# **Notebook for finding number of schools in 2km radius**

This notebook explores the relationship between the number of schools and various amenities within a 2km radius and the rental prices in different regions. Using geospatial data and statistical analysis, the notebook provides visualizations to interpret these relationships. It also investigates how sentiment and specific topics identified from the property descriptions affect rental prices.

Table of Contents

1. Data Loading and Preprocessing

    * Load property and school location data.
    * Create geospatial data frames for schools and properties.
    * Finding Schools within 2km Radius

2. Transform coordinate systems.
    * Spatial join to identify schools within 2km radius of properties.
    * Aggregate school counts by property.
    * Analysing Relationship between Schools and Rent Prices

3. Merge property and school count data.
    * Calculate average rent based on the number of schools within 2km.
    * Visualize rent price vs. school count with a line plot.
    * Statistical Analysis
    
4. Perform Pearson and Spearman correlation tests.
    * Conduct ANOVA to test the relationship between rent prices and school counts.
    * Visualizing Rental Properties and Amenities on a Map

5. Load and preprocess amenities data.
    * Visualize rental properties and different types of amenities on an interactive map.
    * Exploratory Analysis of Sentiment and Rent Prices

6. Box plots to show rent price distributions based on sentiment classification.
    * Analyze the relationship between sentiment and rent prices with density contour and trend line plots.

* [PROBLEMS AND TASKS]:
(a) Do these statements agree with the school-radius notebook outline above? (i) The notebook counts schools within a 5km radius of each property. (ii) The notebook uses ANOVA to test how rent prices relate to school counts. (iii) Rental properties and amenities are plotted on an interactive map. For each, answer yes or no and quote the words from the outline that decide it.
(b) Could you carry on the school-radius notebook outline above from where it stops?

* [EXERCISE DATA]:
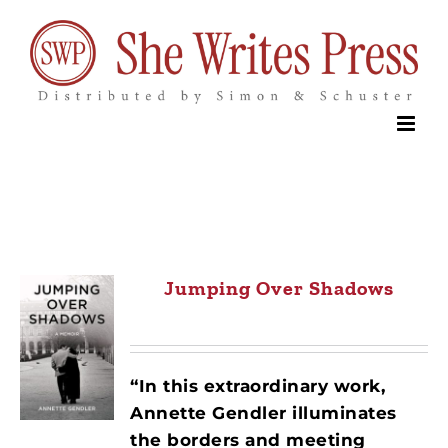
Skip
to
content
Jumping Over Shadows
“In this extraordinary work,
Annette Gendler illuminates
the borders and meeting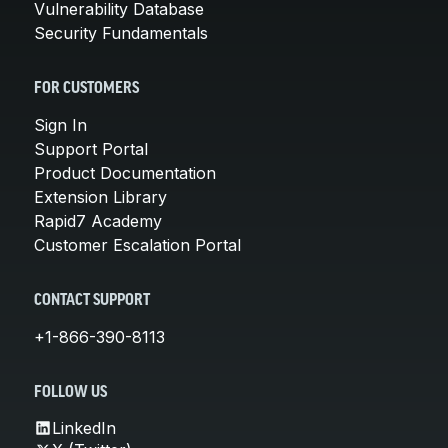
Vulnerability Database
Security Fundamentals
FOR CUSTOMERS
Sign In
Support Portal
Product Documentation
Extension Library
Rapid7 Academy
Customer Escalation Portal
CONTACT SUPPORT
+1-866-390-8113
FOLLOW US
LinkedIn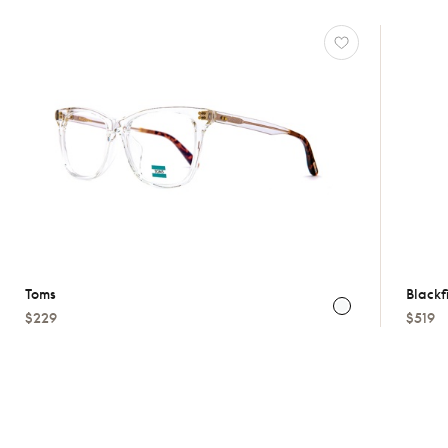
Toms
Blackf
$229
$519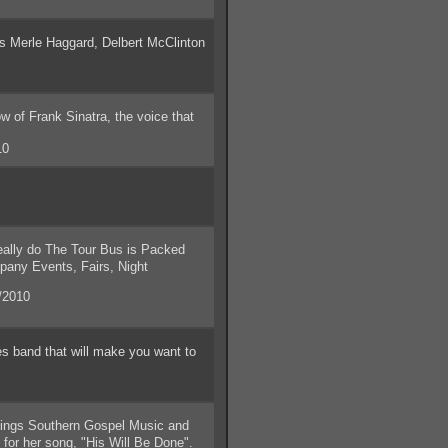
s Merle Haggard, Delbert McClinton
f Frank Sinatra, the voice that
10
ally do The Tour Bus is Packed
pany Events, Fairs, Night
/2010
 band that will make you want to
 sings Southern Gospel Music and
for her song, "His Will Be Done".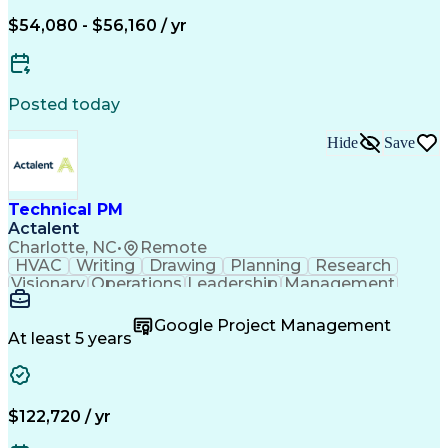
$54,080 - $56,160 / yr
Posted today
Hide
Save
Technical PM
Actalent
Charlotte, NC
•
Remote
HVAC
Writing
Drawing
Planning
Research
Visionary
Operations
Leadership
Management
Governance
Innovation
Cataloguing
Coordinating
Supply Chain
Data Quality
Google Project Management
PTC Windchill
Refrigeration
Prioritization
At least 5 years
Problem Solving
Data Governance
Service Catalog
SAP Applications
Data Integration
SolidWorks (CAD)
Change Management
Bill Of Materials
$122,720 / yr
Project Management
Influencing Skills
Supplier Management
Time Off Management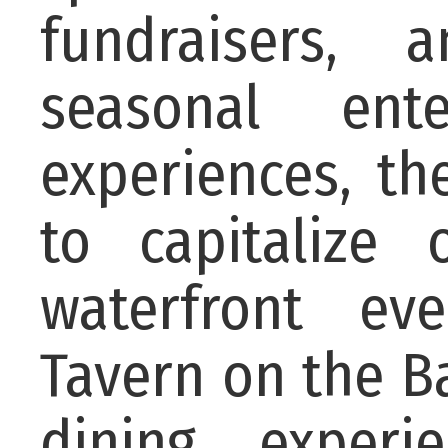
fundraisers, 
seasonal ent
experiences, th
to capitalize
waterfront ev
Tavern on the B
dining experi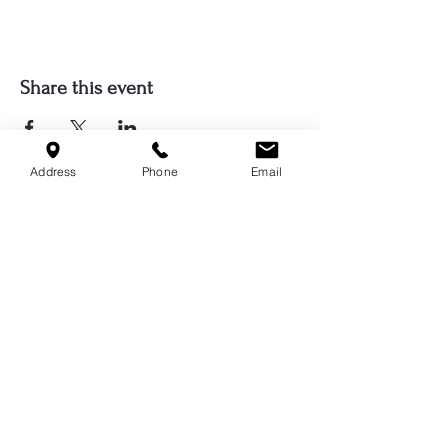
Share this event
Address
Phone
Email
Serving Cordova, Memphis, Bartlett
& Germantown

* [SOLVED PROBLEMS]:
(a)
(i) No: "within a 2km radius"
(ii) Yes: "Conduct ANOVA to test the relationship between rent prices and school counts."
(iii) Yes: "Visualize rental properties and different types of amenities on an interactive map."

(b)
    * Rental Price Distribution by Topic Label

7. Visualize rental price distribution based on the dominant topic labels from the property descriptions.


In [45]:
import pandas as pd
import geopandas as gpd
import plotly.express as px  
import plotly.graph_objects as go  
from scipy.stats import linregress
import scipy.stats as stats  
import statsmodels.api as sm  
from statsmodels.formula.api import ols 

## **Feature: School count within 2km radius of properties**

In this section, we aim to enhance the dataset by creating a new feature that quantifies the number of schools within a 2km radius of each property. This will allow us to analyze the impact of nearby educational institutions on rental prices. The process involves the following steps:

1. Load Property and School Data: We start by loading both the property dataset and the school locations dataset. Each property has latitude and longitude coordinates, and the school dataset provides the location of schools in the area.

2. Geospatial Transformation: Both the property and school data are converted into GeoDataFrames, allowing us to perform spatial operations. The coordinate reference systems (CRS) are standardized to ensure that all data points are comparable.

3. Spatial Join to Find Schools within 2km: Using a spatial join, we calculate which schools fall within a 2km radius of each property. This is done by applying a 2km buffer around each property and checking if any schools fall within that buffer.

4. Aggregating the School Count: For each property, the number of schools within the 2km radius is counted and added as a new feature to the property dataset. Properties without any schools within the radius are assigned a count of zero.

5. Integration with Main Dataset: Finally, the newly created feature, School_Counts, is merged back into the main property dataset. This new feature allows us to explore correlations between the number of nearby schools and the rent prices in subsequent analysis.

In [36]:
properties = pd.read_csv("../data/curated/input_df.csv")

# Load the school location data from a CSV file. 'ISO-8859-1' encoding is used to handle special characters.
schools = pd.read_csv("../data/landing/dv346-schoollocations2023.csv",  encoding='ISO-8859-1')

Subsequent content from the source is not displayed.